Andawyr’s voice fell. ‘I don’t belittle your pain or your needs, Antyr. As I’ve said, what we can do to help you, we will. But mainly you’ll help yourself. And ponder this, for I’m sure you already know it. And I’m certain your two Companions know it. There’s only here, now. If we’re sensible we learn from what has been, and it’s in our nature to plan what is to be, even though we know that almost certainly reality will be different.’ He laughed softly. ‘What calculation could’ve told me this morning that you’d be here today, opening up so many fascinating avenues of search for us? What calculation before I met you could’ve told me I’d decide to go to Anderras Darion and that that would be what you’d need as well? But still there’s only here, now, and it’s only a failure to appreciate that that can truly burden us. If we cloud our minds, our hearts, with the shades of an immutable past and the looming clouds of unknowable futures then we miss the scents, the sounds, the colours of the valley and the flight of the birds heading home. And, too, because we’re elsewhere all the time, our enemies catch us unawares and unready. We bring on ourselves the very doom we most fear.’
No one spoke.
He turned back to Antyr. ‘Sorry,’ he said. ‘I’m afraid Jaldaric’s right. I can be a little… lengthy… at times. It’s very remiss of me, especially to a welcome guest.’

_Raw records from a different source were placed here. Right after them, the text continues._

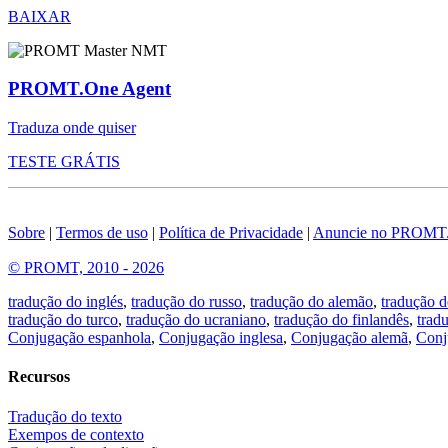
BAIXAR
PROMT.One Agent
Traduza onde quiser
TESTE GRÁTIS
Sobre
|
Termos de uso
|
Política de Privacidade
|
Anuncie no PROMT
© PROMT, 2010 - 2026
tradução do inglés
,
tradução do russo
,
tradução do alemão
,
tradução d
tradução do turco
,
tradução do ucraniano
,
tradução do finlandês
,
trad
Conjugação espanhola
,
Conjugação inglesa
,
Conjugação alemã
,
Conj
Recursos
Tradução do texto
Exempos de contexto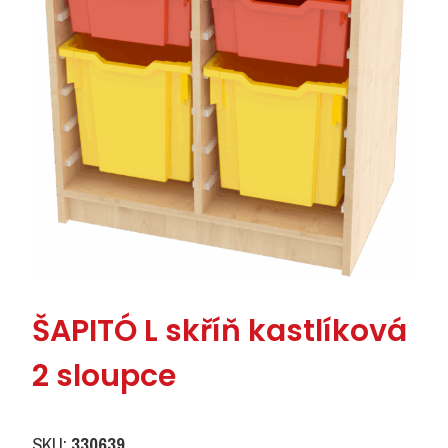
ŠAPITÓ L skříň kastlíková
2 sloupce
SKU:
330639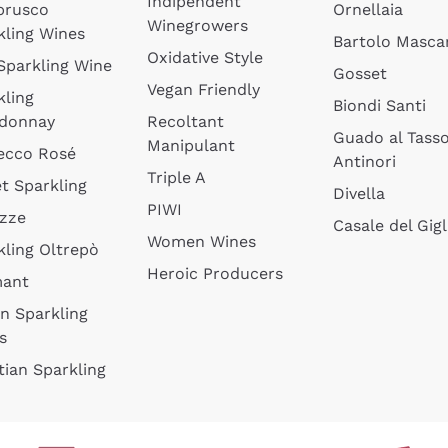
Indipendent
brusco
Ornellaia
Winegrowers
kling Wines
Bartolo Mascar
Oxidative Style
 Sparkling Wine
Gosset
Vegan Friendly
kling
Biondi Santi
donnay
Recoltant
Guado al Tass
Manipulant
ecco Rosé
Antinori
Triple A
t Sparkling
Divella
PIWI
izze
Casale del Gigl
Women Wines
kling Oltrepò
Heroic Producers
mant
an Sparkling
s
tian Sparkling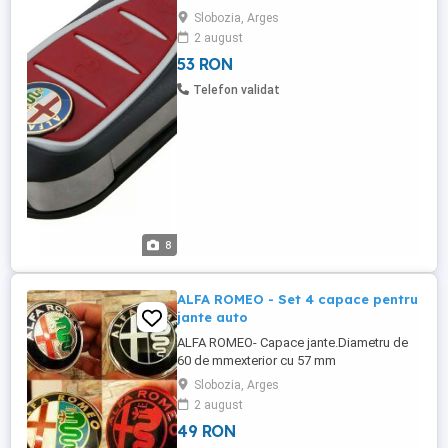
calitate.Carcasa este cauciucata din
Slobozia, Arges
plastic moale .Usor de instalat ,pur si
2 august
simplu scoateti modulul de pe vechea
53 RON
carcasa si il asezati in noua
carcasa.Pachetul contine carcasa cu 3
Telefon validat
butoane,lamela,baterie litium si emblema
auto ALFA ...
8
ALFA ROMEO - Set 4 capace pentru
jante auto
ALFA ROMEO- Capace jante.Diametru de
60 de mmexterior cu 57 mm
interior.Materiale de calitate
Slobozia, Arges
ABS+Aluminiu.Pachetul contine 4
2 august
piese.Transport in toata tara prin
49 RON
Prioripost curier. Pentru orice detaliu, va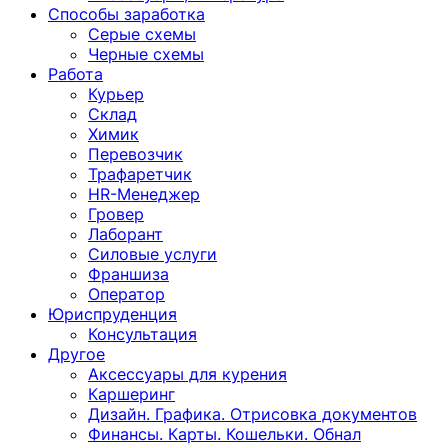
Способы заработка
Серые схемы
Черные схемы
Работа
Курьер
Склад
Химик
Перевозчик
Трафаретчик
HR-Менеджер
Гровер
Лаборант
Силовые услуги
Франшиза
Оператор
Юриспруденция
Консультация
Другoе
Аксессуары для курения
Каршеринг
Дизайн. Графика. Отрисовка документов
Финансы. Карты. Кошельки. Обнал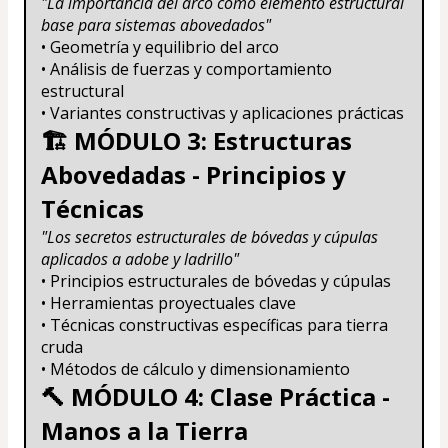
"La importancia del arco como elemento estructural 
base para sistemas abovedados"
• Geometría y equilibrio del arco
• Análisis de fuerzas y comportamiento 
estructural
• Variantes constructivas y aplicaciones prácticas
🏗️ MÓDULO 3: Estructuras 
Abovedadas - Principios y 
Técnicas
"Los secretos estructurales de bóvedas y cúpulas 
aplicados a adobe y ladrillo"
• Principios estructurales de bóvedas y cúpulas
• Herramientas proyectuales clave
• Técnicas constructivas específicas para tierra 
cruda
• Métodos de cálculo y dimensionamiento
🔨 MÓDULO 4: Clase Práctica - 
Manos a la Tierra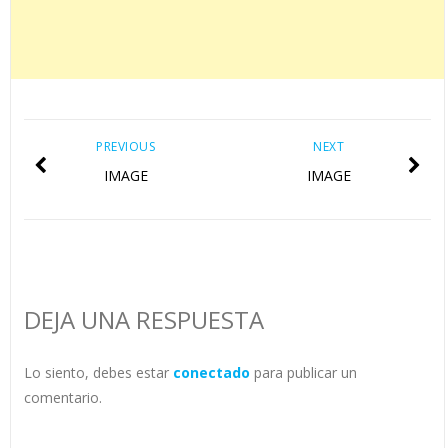
PREVIOUS
NEXT
IMAGE
IMAGE
DEJA UNA RESPUESTA
Lo siento, debes estar
conectado
para publicar un
comentario.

Jaldaric was about to say something but thought better of it.
‘No apology’s necessary,’ Antyr said. ‘You’ve taken my breath away, that’s all. What you’ve described, I suspect, is what I aspire to, though I’d never thought of it quite like that. It’s just difficult at times. The past is so intense it’s not easily let go, nor is it always easy to know what you’ve learned. And the future’s so uncertain.’
Andawyr swung his feet down from the sill and spun his chair around in a manoeuvre that made Usche draw in a sharp breath and the three men start forward in anticipation of a catastrophic fall.

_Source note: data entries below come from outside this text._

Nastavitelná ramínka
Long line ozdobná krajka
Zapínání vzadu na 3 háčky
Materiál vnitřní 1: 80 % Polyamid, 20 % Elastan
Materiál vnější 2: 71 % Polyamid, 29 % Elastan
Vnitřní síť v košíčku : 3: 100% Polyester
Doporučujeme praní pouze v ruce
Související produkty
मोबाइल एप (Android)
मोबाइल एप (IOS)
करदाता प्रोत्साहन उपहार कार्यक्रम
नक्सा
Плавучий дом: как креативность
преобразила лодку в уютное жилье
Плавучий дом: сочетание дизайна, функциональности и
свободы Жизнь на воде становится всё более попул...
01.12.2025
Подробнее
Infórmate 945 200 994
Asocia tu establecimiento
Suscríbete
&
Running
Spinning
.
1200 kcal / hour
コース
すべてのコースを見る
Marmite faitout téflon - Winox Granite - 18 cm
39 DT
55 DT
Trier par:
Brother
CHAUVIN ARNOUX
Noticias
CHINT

‘Well, it’s not so uncertain for the next few days,’ he said heartily before Usche could utter the rebuke forming in her expression. ‘You can sleep, eat, wander about, ask questions, read, do nothing, whatever you wish. Then we’ll set off for Anderras Darion.’ He held up a reassuring hand. ‘Don’t worry. Incidentally, the journey’s nothing like the one you’ve just made. And the company will be better. Which reminds me, I’d like you to come as well, Usche. You’ve been before, haven’t you?’

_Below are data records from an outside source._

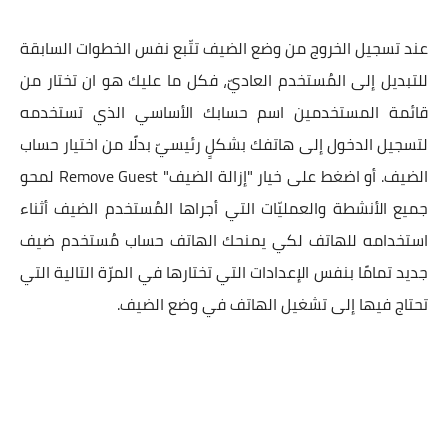
عند تسجيل الخروج من وضع الضيف تتّبع نفس الخطوات السابقة
للتبديل إلى المُستخدم العاديّ، فكل ما عليك هو ان تختار من
قائمة المستخدمين اسم حسابك الأساسي الذي تستخدمه
لتسجيل الدخول إلى هاتفك بشكلٍ رئيسيّ بدلًا من اختيار حساب
الضيف. أو اضغط على خيار "إزالة الضيف" Remove Guest لمحو
جميع الأنشطة والعمليّات التي أجراها المُستخدم الضيف أثناء
استخدامه للهاتف لكي يمنحك الهاتف حساب مُستخدم ضيف
جديد تمامًا بنفس الإعدادات التي تختارها في المرّة التالية التي
تحتاج فيها إلى تشغيل الهاتف في وضع الضيف.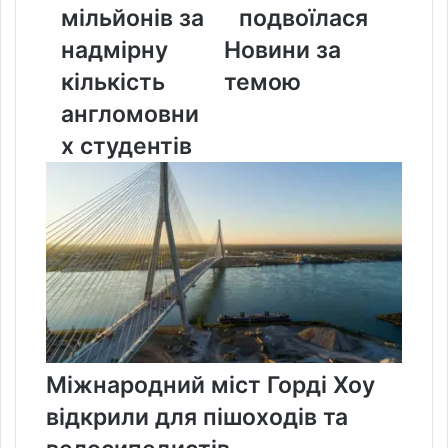
мільйонів за
подвоїлася
надмірну
ніж
кількість
подвоїлася
надмірну
Новини за
англомовних
кількість
темою
студентів
англомовни
х студентів
Міжнародний міст Горді Хоу
відкрили для пішоходів та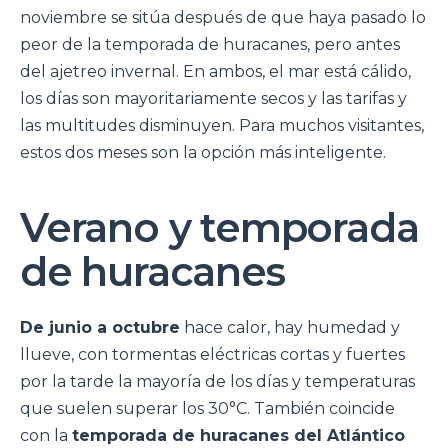
noviembre se sitúa después de que haya pasado lo
peor de la temporada de huracanes, pero antes
del ajetreo invernal. En ambos, el mar está cálido,
los días son mayoritariamente secos y las tarifas y
las multitudes disminuyen. Para muchos visitantes,
estos dos meses son la opción más inteligente.
Verano y temporada
de huracanes
De junio a octubre
hace calor, hay humedad y
llueve, con tormentas eléctricas cortas y fuertes
por la tarde la mayoría de los días y temperaturas
que suelen superar los 30°C. También coincide
con la
temporada de huracanes del Atlántico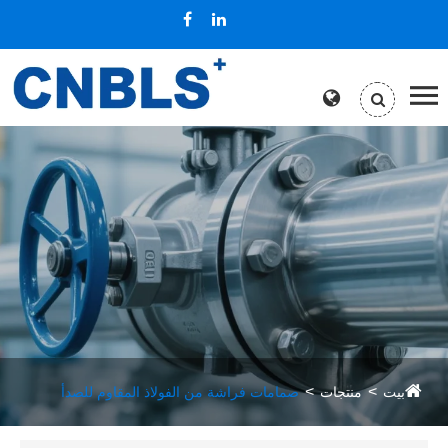
بيت
منتجات
صمامات فراشة من الفولاذ المقاوم للصدأ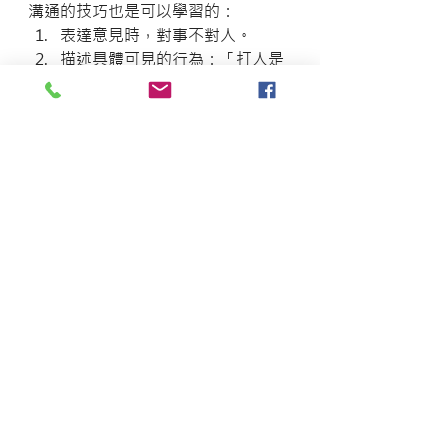
溝通的技巧也是可以學習的：
表達意見時，對事不對人。
描述具體可見的行為：「打人是
不可以的，你可以用說的」而不
是說「妳怎麼可以這樣可惡….」
淪為謾罵。
表達自己的感受而非指責孩子：
我很擔心妳常常這樣打人，以後
會沒有人喜歡跟你玩。
把握適當時機。
與孩子一起討論尋找合適的解決
之道。
父母的態度也要一致。
一樣要叮嚀的是父母的自我照顧，對
自己的情緒要適時的宣洩，懂得處理
自己的情緒，孩子也能在您的身教下
快樂學習。父母也要多關心自己的需
要，自己有平衡的身心才能有效的協
助孩子。如果有需要，陽光基金會是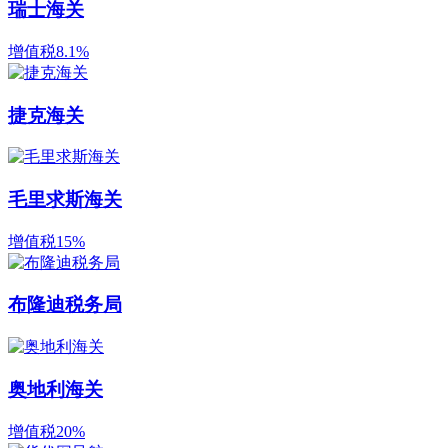
瑞士海关
增值税8.1%
捷克海关
毛里求斯海关
增值税15%
布隆迪税务局
奥地利海关
增值税20%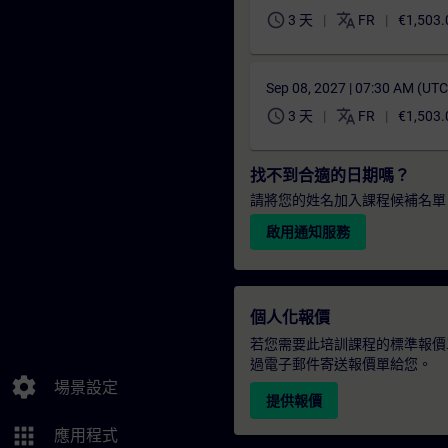
schedule
translate
3 天
FR
€1,503.
Sep 08, 2027 | 07:30 AM (UT
schedule
translate
3 天
FR
€1,503.
找不到合適的日期嗎？
請將您的姓名加入課程候補名單
啟用通知服務
個人化報價
若您需要此培訓課程的標準報價
過電子郵件寄送報價單給您。
settings
場景設定
提供報價
apps
應用程式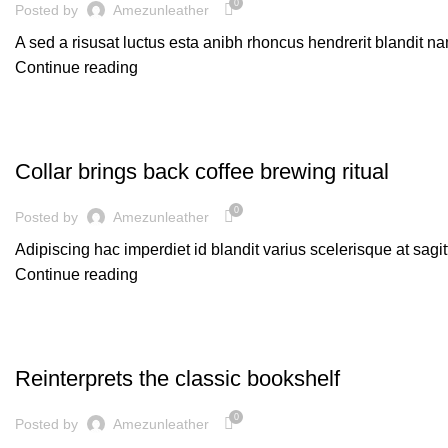
0
Posted by
Amezunleather
A sed a risusat luctus esta anibh rhoncus hendrerit blandit na
Continue reading
FURNITURE
Collar brings back coffee brewing ritual
0
Posted by
Amezunleather
Adipiscing hac imperdiet id blandit varius scelerisque at sagitt
Continue reading
DESIGN TRENDS
Reinterprets the classic bookshelf
0
Posted by
Amezunleather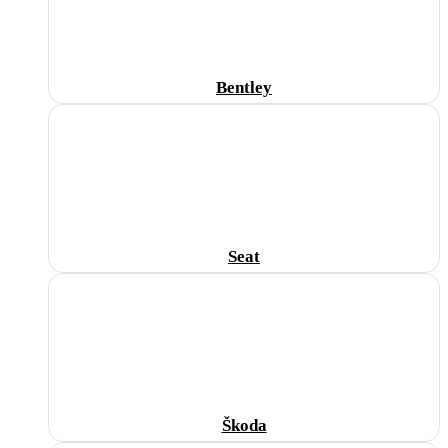
Bentley
Seat
Škoda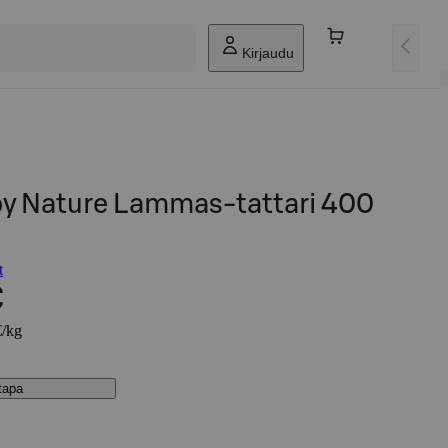
Kirjaudu
by Nature Lammas-tattari 400
t
€
€/kg
stapa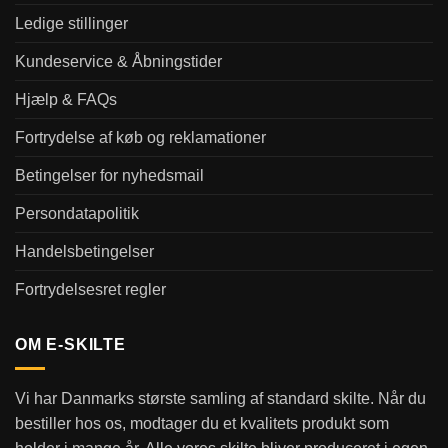
Ledige stillinger
Kundeservice & Åbningstider
Hjælp & FAQs
Fortrydelse af køb og reklamationer
Betingelser for nyhedsmail
Persondatapolitik
Handelsbetingelser
Fortrydelsesret regler
OM E-SKILTE
Vi har Danmarks største samling af standard skilte. Når du
bestiller hos os, modtager du et kvalitets produkt som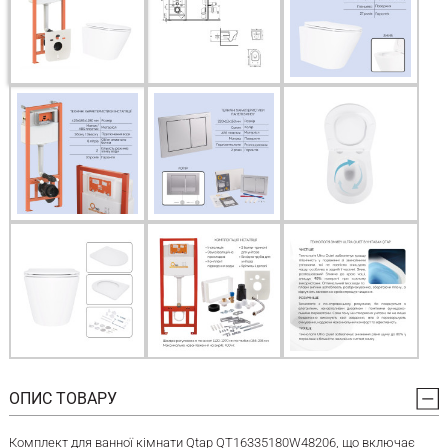
ОПИС ТОВАРУ
Комплект для ванної кімнати Qtap QT16335180W48206, що включає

Usche’s eyes widened. ‘Only once, quite a long time ago, when I was a novice,’ she said. ‘But I’d love to go again. It’s a marvellous place.’
Antyr, however, had some reservations. ‘I appreciate your kindness and your hospitality, Andawyr. You’ve made me so welcome that I’m forgetting my manners and I’m beginning to feel rather awkward about just arriving here uninvited and accepting everything you’ve offered. I’d feel much easier if there was something I could do to repay you – anything. I doubt there’s any need for my Dream Finding skill around here, but I’ll sweep, chop wood, whatever you want.’
Andawyr puffed out his cheeks. ‘We have guests coming and going constantly,’ he said. ‘And we stay with others in the same way. It’s nothing unusual. The Riddinvolk in particular do it all the time. They’re…’ He floundered for a moment. ‘You’ll be repaying us just by telling us about your profession. It sounds extremely interesting. I told you, we thrive on learning.’ He clapped his hands. ‘In fact, perhaps I could impose on you this very night. Do you think it would be possible for you to… enter… into one of my dreams?’
‘Yes, yes!’ Tarrian’s and Grayle’s voices burst into Antyr’s mind simultaneously, making him wince.
‘I’d be more than happy to,’ he said, shaking them away. ‘Though I doubt you need any help I could offer.’ He nudged the two now wide awake wolves with his foot. ‘And I have to warn you that these two seem unusually enthusiastic about the prospect.’